» **THE TASK**
Check each line of the material below for "Cardillo", then copy the ones that contain it.

» **DATASET EXCERPTS**
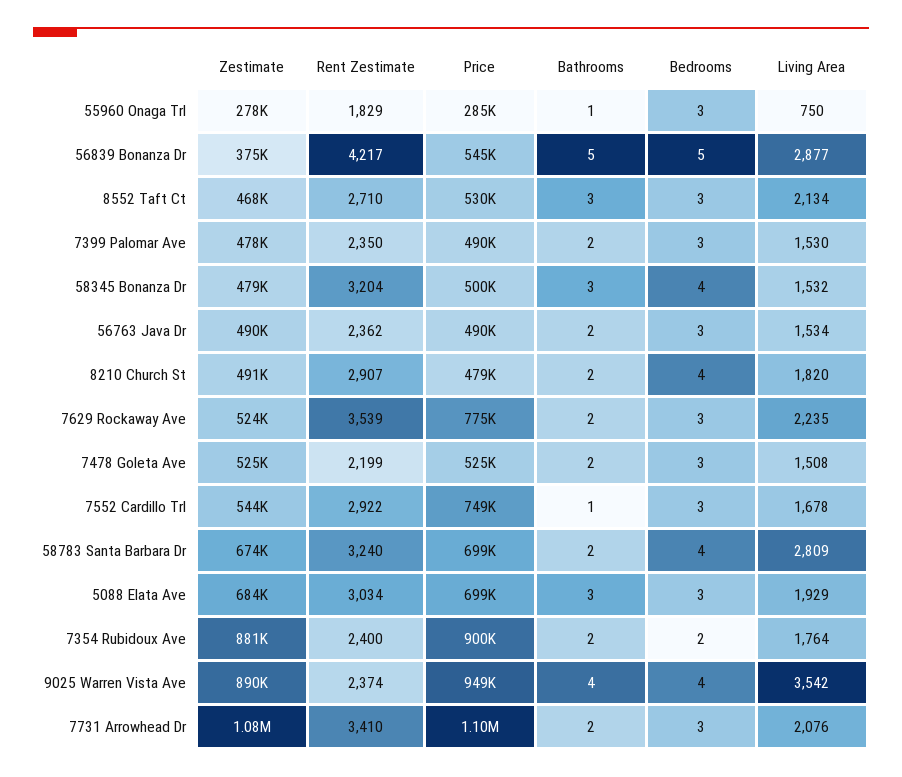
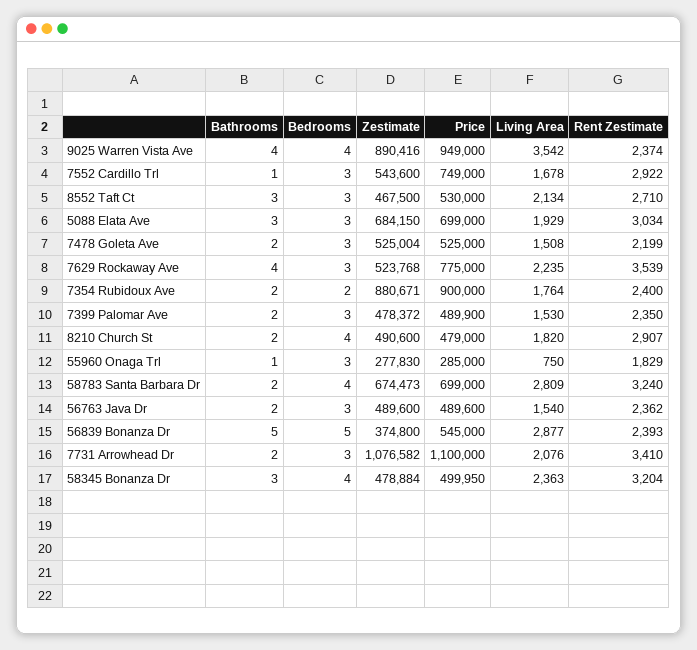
  {
    "Zestimate": {
      "55960 Onaga Trl": 277830,
      "56839 Bonanza Dr": 374800,
      "8552 Taft Ct": 467500,
      "7399 Palomar Ave": 478372,
      "58345 Bonanza Dr": 478884,
      "56763 Java Dr": 489600,
      "8210 Church St": 490600,
      "7629 Rockaway Ave": 523768,
      "7478 Goleta Ave": 525004,
      "7552 Cardillo Trl": 543600,
      "58783 Santa Barbara Dr": 674473,
      "5088 Elata Ave": 684150,
      "7354 Rubidoux Ave": 880671,
      "9025 Warren Vista Ave": 890416,
      "7731 Arrowhead Dr": 1076582
    },
    "Rent Zestimate": {
      "55960 Onaga Trl": 1829,
-     "56839 Bonanza Dr": 4217,
+     "56839 Bonanza Dr": 2393,
      "8552 Taft Ct": 2710,
      "7399 Palomar Ave": 2350,
      "58345 Bonanza Dr": 3204,
      "56763 Java Dr": 2362,
      "8210 Church St": 2907,
      "7629 Rockaway Ave": 3539,
      "7478 Goleta Ave": 2199,
      "7552 Cardillo Trl": 2922,
      "58783 Santa Barbara Dr": 3240,
      "5088 Elata Ave": 3034,
      "7354 Rubidoux Ave": 2400,
      "9025 Warren Vista Ave": 2374,
      "7731 Arrowhead Dr": 3410
    },
    "Price": {
      "55960 Onaga Trl": 285000,
      "56839 Bonanza Dr": 545000,
      "8552 Taft Ct": 530000,
      "7399 Palomar Ave": 489900,
      "58345 Bonanza Dr": 499950,
      "56763 Java Dr": 489600,
      "8210 Church St": 479000,
      "7629 Rockaway Ave": 775000,
      "7478 Goleta Ave": 525000,
      "7552 Cardillo Trl": 749000,
      "58783 Santa Barbara Dr": 699000,
      "5088 Elata Ave": 699000,
      "7354 Rubidoux Ave": 900000,
      "9025 Warren Vista Ave": 949000,
      "7731 Arrowhead Dr": 1100000
    },
    "Bathrooms": {
      "55960 Onaga Trl": 1,
      "56839 Bonanza Dr": 5,
      "8552 Taft Ct": 3,
      "7399 Palomar Ave": 2,
      "58345 Bonanza Dr": 3,
      "56763 Java Dr": 2,
      "8210 Church St": 2,
-     "7629 Rockaway Ave": 2,
+     "7629 Rockaway Ave": 4,
      "7478 Goleta Ave": 2,
      "7552 Cardillo Trl": 1,
      "58783 Santa Barbara Dr": 2,
      "5088 Elata Ave": 3,
      "7354 Rubidoux Ave": 2,
      "9025 Warren Vista Ave": 4,
      "7731 Arrowhead Dr": 2
    },
    "Bedrooms": {
      "55960 Onaga Trl": 3,
      "56839 Bonanza Dr": 5,
      "8552 Taft Ct": 3,
      "7399 Palomar Ave": 3,
      "58345 Bonanza Dr": 4,
      "56763 Java Dr": 3,
      "8210 Church St": 4,
      "7629 Rockaway Ave": 3,
      "7478 Goleta Ave": 3,
      "7552 Cardillo Trl": 3,
      "58783 Santa Barbara Dr": 4,
      "5088 Elata Ave": 3,
      "7354 Rubidoux Ave": 2,
      "9025 Warren Vista Ave": 4,
      "7731 Arrowhead Dr": 3
    },
    "Living Area": {
      "55960 Onaga Trl": 750,
      "56839 Bonanza Dr": 2877,
      "8552 Taft Ct": 2134,
      "7399 Palomar Ave": 1530,
-     "58345 Bonanza Dr": 1532,
+     "58345 Bonanza Dr": 2363,
-     "56763 Java Dr": 1534,
+     "56763 Java Dr": 1540,
      "8210 Church St": 1820,
      "7629 Rockaway Ave": 2235,
      "7478 Goleta Ave": 1508,
      "7552 Cardillo Trl": 1678,
      "58783 Santa Barbara Dr": 2809,
      "5088 Elata Ave": 1929,
      "7354 Rubidoux Ave": 1764,
      "9025 Warren Vista Ave": 3542,
      "7731 Arrowhead Dr": 2076
    }
  }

» **COMPLETED EXERCISE**
      "7552 Cardillo Trl": 543600,
      "7552 Cardillo Trl": 2922,
      "7552 Cardillo Trl": 749000,
      "7552 Cardillo Trl": 1,
      "7552 Cardillo Trl": 3,
      "7552 Cardillo Trl": 1678,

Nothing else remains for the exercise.